Quite sensationalist stuff and bound to grab the attention of parents concerned, as many are, at the arrangements for recommencing school in what will be most peculiar circumstances at the start of the new school term.
In balancing the report, I think it fair to point out that these punishments are there already, but they are, in 99% of cases, of a threat more than actuality.
For example, we all hear of parents who decide to take their children on holiday outside of term time. Opinion is divided as to whether parents are doing a good job doing so. Some say taking a holiday at the only time a family can afford it, outside of school holidays, is beneficial and outweighs the missed school. Others disagree. But the point is you may hear of slapped wrists, even fines, but such one off actions rarely result in prison or child custody issues. Such extreme punishments are only reserved for the most serious and persistent offenders.

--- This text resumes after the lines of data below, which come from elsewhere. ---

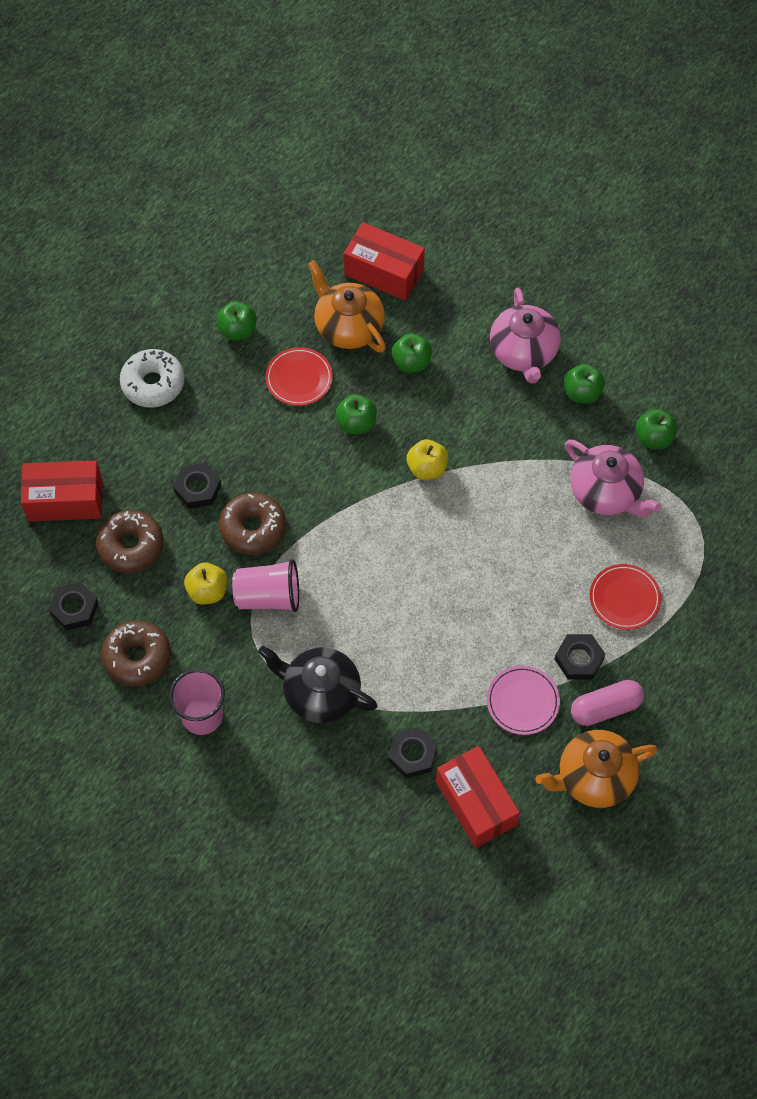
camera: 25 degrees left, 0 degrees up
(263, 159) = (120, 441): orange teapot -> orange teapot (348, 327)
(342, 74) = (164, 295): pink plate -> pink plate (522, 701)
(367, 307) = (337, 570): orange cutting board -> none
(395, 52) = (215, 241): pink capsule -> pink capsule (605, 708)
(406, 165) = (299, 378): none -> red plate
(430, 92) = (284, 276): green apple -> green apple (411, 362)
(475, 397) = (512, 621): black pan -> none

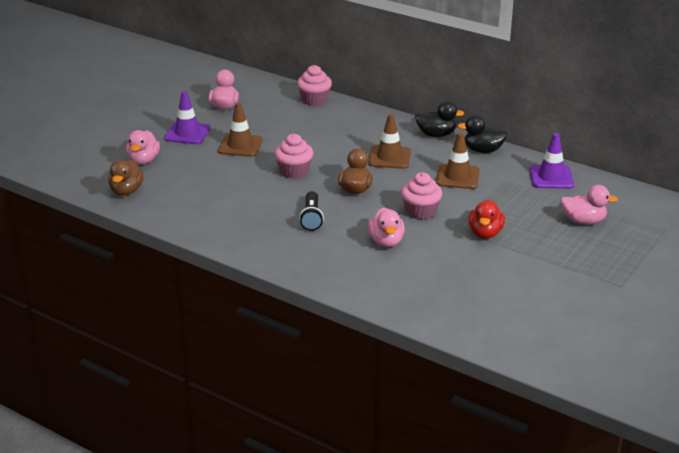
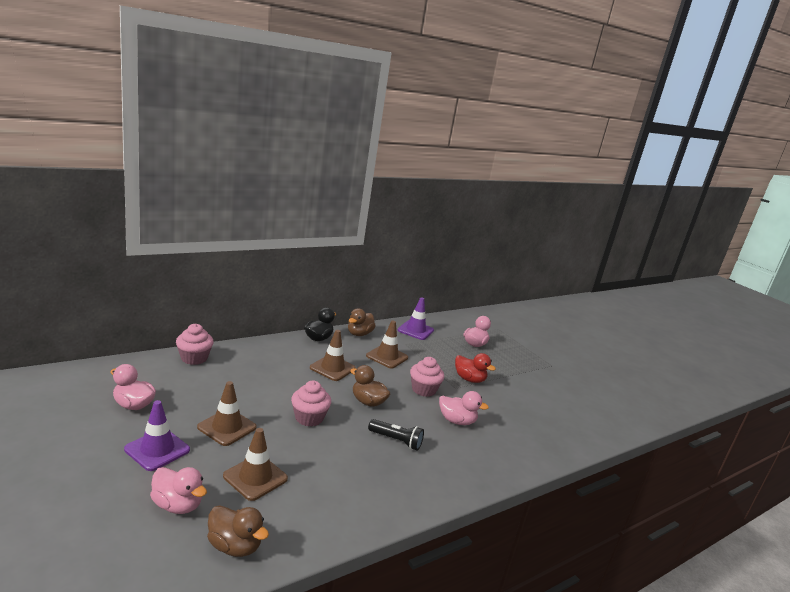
camera: 70 degrees left, 10 degrees down
(196, 175) = (255, 477): none -> brown traffic cone
(483, 150) = (359, 334): black duck -> brown duck

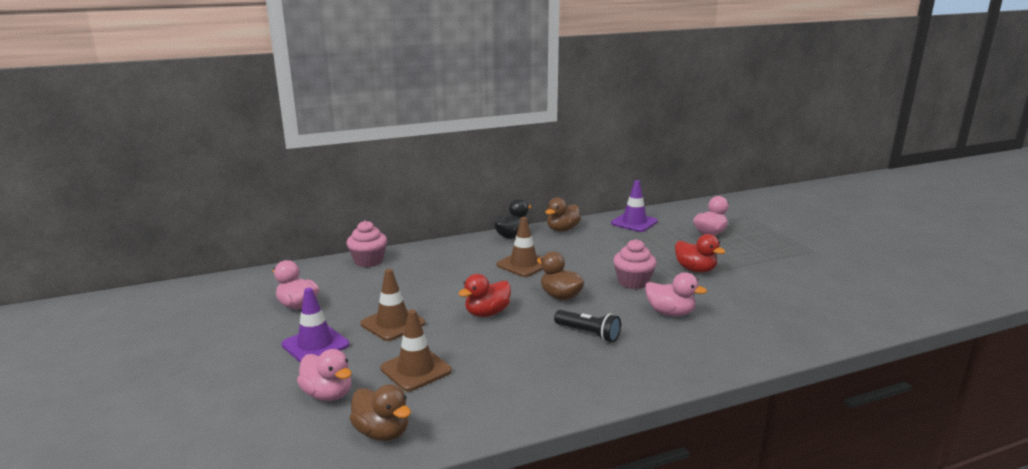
camera: 15 degrees right, 0 degrees up
(309, 418) = (487, 313): pink cupcake -> red duck
(387, 357) = (592, 251): brown traffic cone -> none

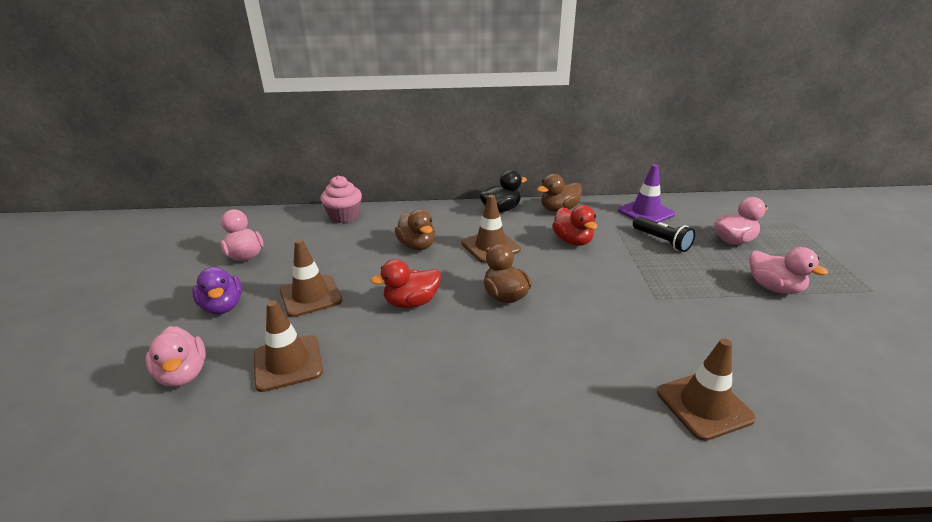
camera: 20 degrees right, 10 degrees up
(315, 345) = (222, 306): purple traffic cone -> purple duck
(382, 432) = (190, 445): brown duck -> brown duck (417, 245)
(588, 333) = (505, 357): black flashlight -> black flashlight (662, 241)
(633, 282) = (601, 293): pink cupcake -> none
(670, 313) = (624, 348): pink duck -> pink duck (774, 287)
(695, 269) = (690, 289): red duck -> red duck (572, 241)
(739, 334) = (704, 405): none -> brown traffic cone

In my opinion the key will be the ‘reasonable explanation of absence’, and we will not know what this means until school starts. For example, a friend of ours has Multiple Sclerosis which places her in a very high risk group. She is very concerned about sending her children to school. Will this be considered a reasonable explanation in a way a simple preference not to send their children into school by a family with no special circumstances would not?
Tough Talk vs Reality
The reality is this. The Government and Judiciary are bound to talk tough at this stage. They have to if they have any chance of ensuring people heed the return to school instructions. However, it seems inevitable to me given the strength of feeling among the high number of people who are saying they will not send their children into school, that they will have to backtrack next week. There is no way whatsoever that in the mist of the current crisis the law courts are going to be putting even 1% of parents into prison, and I feel the number who will not send their children in at the start of term will be higher than that.
It will of course create another huge headache for the Government, but if as I predict will be the case, there is a significant number of people who do keep their children away, it is a headache the Government will have to cure. At a practical level alone, prison sentences will not be an option for the masses.

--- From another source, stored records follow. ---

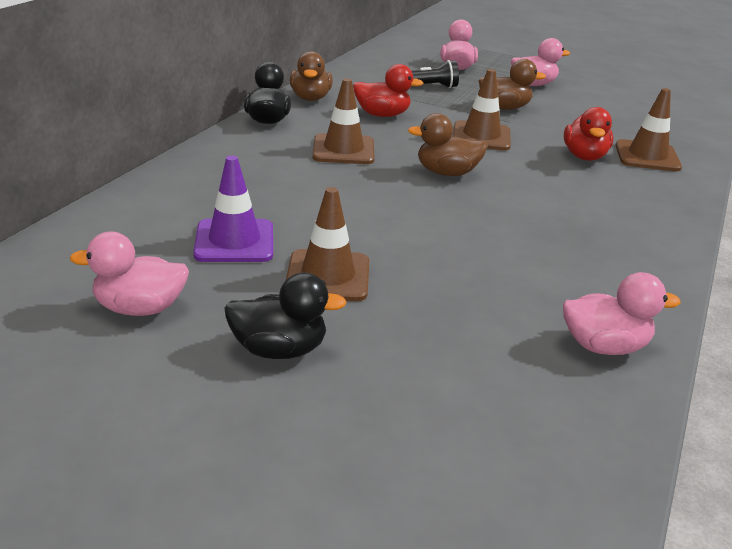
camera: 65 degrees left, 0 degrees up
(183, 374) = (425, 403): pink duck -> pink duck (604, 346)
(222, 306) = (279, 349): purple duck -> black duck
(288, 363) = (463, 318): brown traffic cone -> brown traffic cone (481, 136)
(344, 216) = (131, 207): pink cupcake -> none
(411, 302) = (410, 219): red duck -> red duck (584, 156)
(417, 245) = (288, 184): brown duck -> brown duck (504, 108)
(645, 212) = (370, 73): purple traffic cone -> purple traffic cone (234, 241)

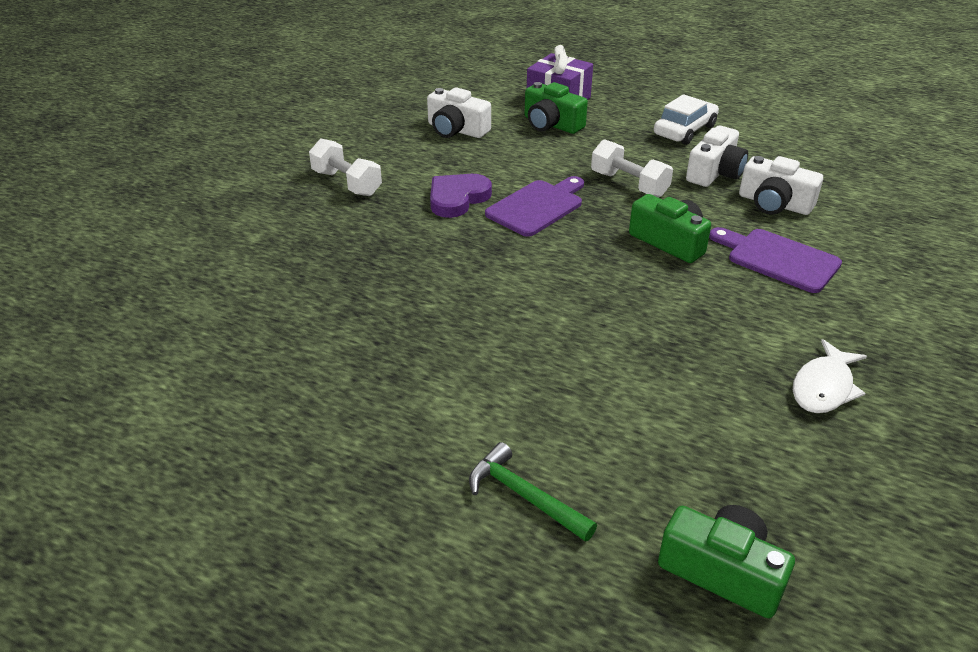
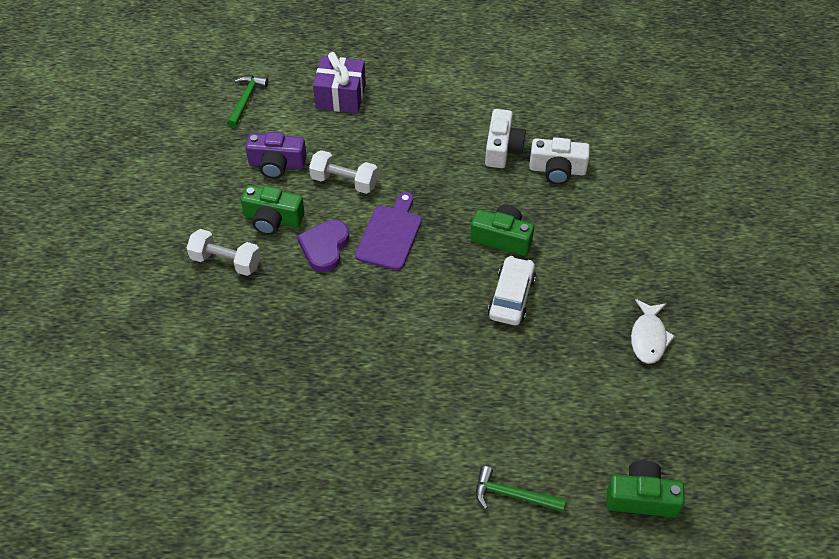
camera: 25 degrees left, 15 degrees up
(456, 130) = (277, 164): white camera -> purple camera
(462, 84) = (246, 100): none -> green hammer
(551, 124) = (351, 130): green camera -> green camera (273, 219)
(629, 184) = (446, 184): white dumbbell -> white dumbbell (344, 181)
(684, 130) = (459, 104): white car -> white car (511, 297)
(778, 259) = (581, 229): purple cutting board -> none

What I fear will be the case is that whilst they are spinning so many plates their only option will be to put the burden on the teachers. The teachers will then be facing the additional difficulties of teaching in Covid-19 health protocol schools, which will already have huge implications on their time and overall effectiveness in the classroom, and then have to manage some level of home schooling for a proportion of their students too. If this turns out to be the case there is little doubt that our children’s education will suffer across the board, it will not be an issue just for those parents unhappy with the return to school protocols, but one which negatively affects everybody in the education system, most importantly all of the children.
What may come to pass as being of greater importance than threats of punishment, will be the reality of a child being held back a year ‘ as is the norm in Spain if a child is not reaching their expected grades. This is something all parents wish to avoid, and may drive them to seek the most effective way forward for their child’s education whatever environmental controls are in place.
It has to be recognised that for many families all of this will be happening alongside financial insecurity and worries that alone would be enough to test a family’s resolve. One more pandemic burden that is not going to go away anytime soon.
You won’t be going to prison, whatever your decision re school, but our children are all going to suffer, of that there is little doubt.